Publishing materialises a persona as a `FrontendModel` row. The new row:

- Has slug `tenant/{tenant_slug}/{persona_slug}` — globally unique and tenant-namespaced.
- Inherits `modality`, `capabilities`, `context_window`, and pricing from the underlying model.
- Uses the persona's `system_prompt` as its `system_prompt_template`.
- Carries the persona's `avatar_url` and `default_params`.
- Has its backend links copied from the underlying frontend model so dispatch resolves identically.

Editing a persona while it's published auto-syncs the frontend model on the next `PUT /personas/{id}` or `POST /personas/{id}/avatar`. There is no separate draft / live split — every update is live on the next inference call.

Unpublishing deletes the frontend model and removes it from any model groups it had joined. The persona itself stays put; you can re-publish later.

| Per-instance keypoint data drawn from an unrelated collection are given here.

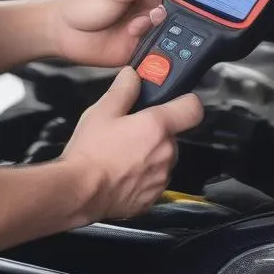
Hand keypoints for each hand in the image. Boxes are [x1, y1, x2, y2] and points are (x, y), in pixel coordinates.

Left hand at [47, 0, 194, 67]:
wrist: (64, 34)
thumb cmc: (82, 4)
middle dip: (181, 2)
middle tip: (162, 5)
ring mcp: (149, 21)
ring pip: (176, 21)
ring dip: (162, 22)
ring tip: (141, 22)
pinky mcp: (145, 43)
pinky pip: (164, 43)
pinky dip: (155, 39)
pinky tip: (135, 34)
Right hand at [61, 67, 204, 220]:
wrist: (80, 192)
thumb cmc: (91, 153)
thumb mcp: (102, 111)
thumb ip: (123, 90)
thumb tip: (132, 76)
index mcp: (157, 127)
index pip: (193, 108)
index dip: (186, 100)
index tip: (176, 99)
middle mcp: (165, 153)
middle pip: (172, 134)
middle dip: (155, 130)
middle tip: (129, 129)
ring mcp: (161, 177)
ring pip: (162, 157)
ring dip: (149, 154)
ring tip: (120, 152)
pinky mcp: (152, 197)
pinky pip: (154, 179)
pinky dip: (142, 175)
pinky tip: (120, 171)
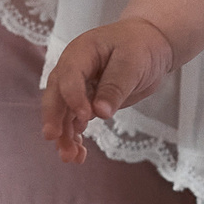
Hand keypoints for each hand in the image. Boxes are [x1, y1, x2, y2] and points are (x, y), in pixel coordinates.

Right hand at [40, 18, 177, 161]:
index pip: (70, 75)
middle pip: (56, 94)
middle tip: (53, 137)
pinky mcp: (85, 101)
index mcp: (82, 52)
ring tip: (70, 157)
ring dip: (64, 135)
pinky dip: (74, 137)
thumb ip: (116, 86)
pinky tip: (78, 154)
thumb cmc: (140, 46)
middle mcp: (73, 69)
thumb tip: (100, 113)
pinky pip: (74, 121)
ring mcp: (77, 86)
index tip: (86, 117)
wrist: (150, 46)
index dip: (74, 96)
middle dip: (54, 117)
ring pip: (63, 112)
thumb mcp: (133, 62)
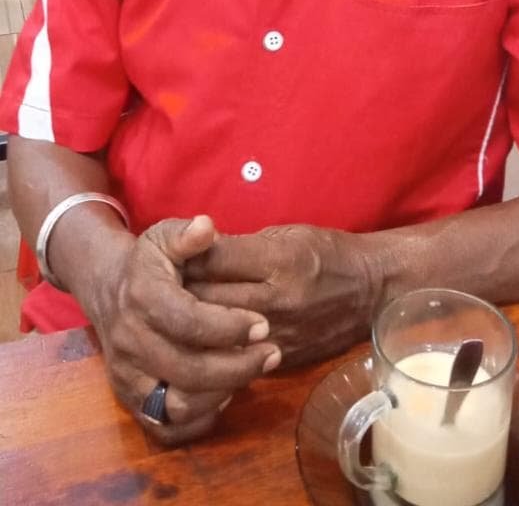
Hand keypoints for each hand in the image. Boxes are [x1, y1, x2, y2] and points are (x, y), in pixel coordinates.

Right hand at [88, 214, 281, 444]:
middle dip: (237, 365)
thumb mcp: (165, 236)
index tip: (263, 323)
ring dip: (222, 392)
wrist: (109, 289)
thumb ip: (188, 234)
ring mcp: (127, 375)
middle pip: (187, 369)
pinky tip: (226, 394)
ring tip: (254, 371)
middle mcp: (129, 341)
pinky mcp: (130, 399)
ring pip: (177, 405)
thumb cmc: (149, 261)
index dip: (229, 326)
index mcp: (141, 297)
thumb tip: (206, 227)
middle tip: (272, 353)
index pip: (188, 321)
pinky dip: (199, 419)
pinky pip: (165, 427)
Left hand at [185, 224, 378, 368]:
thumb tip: (193, 255)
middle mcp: (276, 301)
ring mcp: (277, 336)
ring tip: (168, 317)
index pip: (212, 258)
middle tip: (156, 286)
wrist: (372, 292)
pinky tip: (192, 344)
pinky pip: (230, 361)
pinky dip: (207, 353)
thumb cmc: (328, 253)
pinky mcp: (279, 362)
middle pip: (205, 300)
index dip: (183, 255)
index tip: (166, 254)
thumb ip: (240, 248)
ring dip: (185, 327)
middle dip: (174, 292)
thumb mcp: (287, 234)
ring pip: (211, 338)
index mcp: (279, 260)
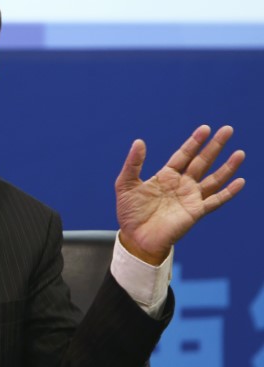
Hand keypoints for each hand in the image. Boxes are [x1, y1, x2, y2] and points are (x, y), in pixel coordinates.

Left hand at [115, 125, 245, 264]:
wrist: (135, 238)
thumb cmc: (129, 213)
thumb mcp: (126, 184)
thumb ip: (133, 164)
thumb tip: (139, 141)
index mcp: (166, 176)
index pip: (183, 155)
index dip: (194, 142)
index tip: (205, 129)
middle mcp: (181, 184)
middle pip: (202, 162)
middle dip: (214, 146)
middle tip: (227, 129)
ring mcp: (190, 198)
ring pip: (213, 179)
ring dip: (227, 167)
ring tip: (240, 153)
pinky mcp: (195, 212)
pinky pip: (215, 200)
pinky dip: (228, 192)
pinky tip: (240, 181)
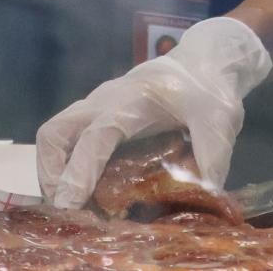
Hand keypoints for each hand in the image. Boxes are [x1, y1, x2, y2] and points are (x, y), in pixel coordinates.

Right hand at [35, 17, 271, 208]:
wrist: (204, 62)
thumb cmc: (208, 90)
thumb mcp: (220, 120)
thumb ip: (212, 155)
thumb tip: (205, 195)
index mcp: (132, 101)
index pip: (96, 135)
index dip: (81, 170)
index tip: (71, 204)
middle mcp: (103, 103)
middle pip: (55, 133)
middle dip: (52, 175)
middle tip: (68, 212)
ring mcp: (95, 108)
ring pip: (54, 136)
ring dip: (53, 174)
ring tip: (73, 209)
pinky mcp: (96, 117)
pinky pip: (65, 141)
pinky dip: (64, 168)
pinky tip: (83, 195)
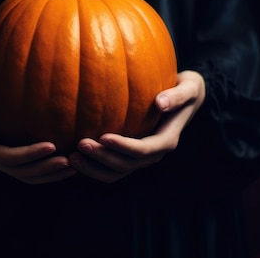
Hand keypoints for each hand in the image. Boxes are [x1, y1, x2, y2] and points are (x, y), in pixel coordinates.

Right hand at [0, 71, 76, 183]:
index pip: (7, 157)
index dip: (29, 155)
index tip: (52, 145)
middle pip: (20, 172)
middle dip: (44, 168)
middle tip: (69, 161)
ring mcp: (1, 160)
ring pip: (28, 175)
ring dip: (50, 174)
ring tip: (74, 166)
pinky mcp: (11, 157)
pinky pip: (31, 168)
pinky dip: (49, 169)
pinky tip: (69, 160)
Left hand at [68, 70, 205, 182]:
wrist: (185, 98)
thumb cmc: (186, 89)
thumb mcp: (189, 88)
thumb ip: (177, 95)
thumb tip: (159, 103)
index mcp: (166, 141)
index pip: (143, 150)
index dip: (124, 147)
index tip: (104, 136)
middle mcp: (153, 153)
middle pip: (126, 165)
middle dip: (102, 158)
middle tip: (80, 144)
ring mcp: (140, 157)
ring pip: (115, 172)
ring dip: (93, 168)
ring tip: (71, 157)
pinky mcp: (128, 155)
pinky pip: (109, 167)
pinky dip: (92, 165)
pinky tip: (72, 155)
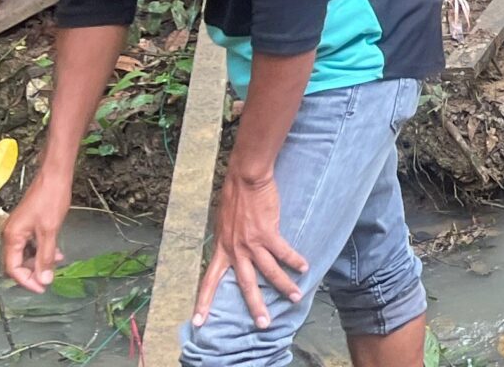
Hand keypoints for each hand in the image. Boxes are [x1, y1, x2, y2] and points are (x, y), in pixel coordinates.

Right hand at [0, 171, 72, 293]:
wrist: (54, 176)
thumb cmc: (50, 199)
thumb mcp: (50, 231)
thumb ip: (46, 256)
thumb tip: (44, 279)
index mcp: (11, 237)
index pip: (13, 268)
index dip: (26, 281)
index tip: (42, 289)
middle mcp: (11, 234)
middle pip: (16, 263)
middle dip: (32, 272)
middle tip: (48, 279)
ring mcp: (18, 229)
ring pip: (25, 254)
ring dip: (38, 261)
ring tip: (56, 263)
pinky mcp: (27, 224)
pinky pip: (30, 244)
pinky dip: (41, 250)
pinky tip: (55, 252)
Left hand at [193, 170, 307, 330]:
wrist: (245, 179)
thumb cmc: (234, 196)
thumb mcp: (223, 224)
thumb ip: (228, 240)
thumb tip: (234, 249)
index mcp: (221, 249)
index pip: (209, 281)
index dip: (204, 302)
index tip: (199, 322)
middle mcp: (235, 250)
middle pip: (244, 284)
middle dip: (254, 305)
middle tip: (263, 323)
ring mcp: (251, 242)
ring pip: (268, 271)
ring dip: (283, 285)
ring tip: (295, 296)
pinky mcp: (267, 232)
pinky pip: (283, 251)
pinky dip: (294, 260)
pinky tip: (304, 267)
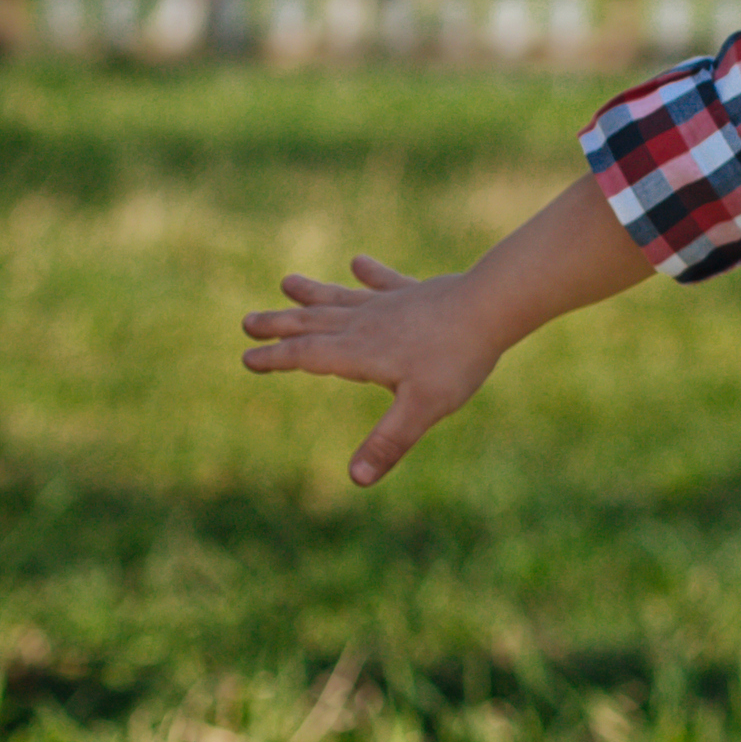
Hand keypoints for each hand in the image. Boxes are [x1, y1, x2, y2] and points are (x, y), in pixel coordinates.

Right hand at [241, 255, 507, 486]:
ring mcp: (391, 305)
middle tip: (248, 320)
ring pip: (341, 299)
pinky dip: (370, 274)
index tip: (247, 358)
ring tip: (288, 280)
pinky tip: (358, 261)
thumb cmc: (458, 359)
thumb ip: (389, 442)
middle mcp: (367, 324)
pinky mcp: (416, 293)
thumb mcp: (422, 408)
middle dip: (281, 324)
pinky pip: (385, 282)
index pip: (307, 357)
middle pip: (315, 324)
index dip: (276, 359)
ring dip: (313, 294)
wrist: (492, 306)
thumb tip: (356, 480)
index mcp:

## How it differs from calling a vendor model directly

A direct ScaiGrid chat-completion call gives you tokens-out. ScaiPersona adds:

| Concern | Direct call | ScaiPersona |
|---|---|---|
| System prompt | Caller provides per-request | Baked into the published model |
| RAG retrieval | Caller orchestrates | Built-in; ScaiMatrix + ScaiDrive |
| Multi-source weighting | Caller merges results | Built-in via `source.weight` |
| Multi-step retrieval | Caller implements | `rag_strategy: multi_step` / `agentic` |
| Catalogue listing | Vendor model only | Persona appears as its own frontend model |
| Routing / model groups | Vendor model only | Persona slugs are first-class members |

For a one-off completion, call the inference endpoint with a vendor model. For a named, RAG-grounded assistant you want callers to target by slug, publish a persona.

## Where the trust boundary is

The persona itself is tenant-scoped — `PersonaService.get_for_tenant` rejects any cross-tenant read. RAG access is enforced **at retrieval time**, not at attach time: every collection search calls `collection_access_fn` with the invoking user and drops chunks the caller can't see. ScaiDrive shares are gated by the caller's bearer token, exchanged into a ScaiDrive-scoped token per call — so a persona never "borrows" access the caller doesn't already have.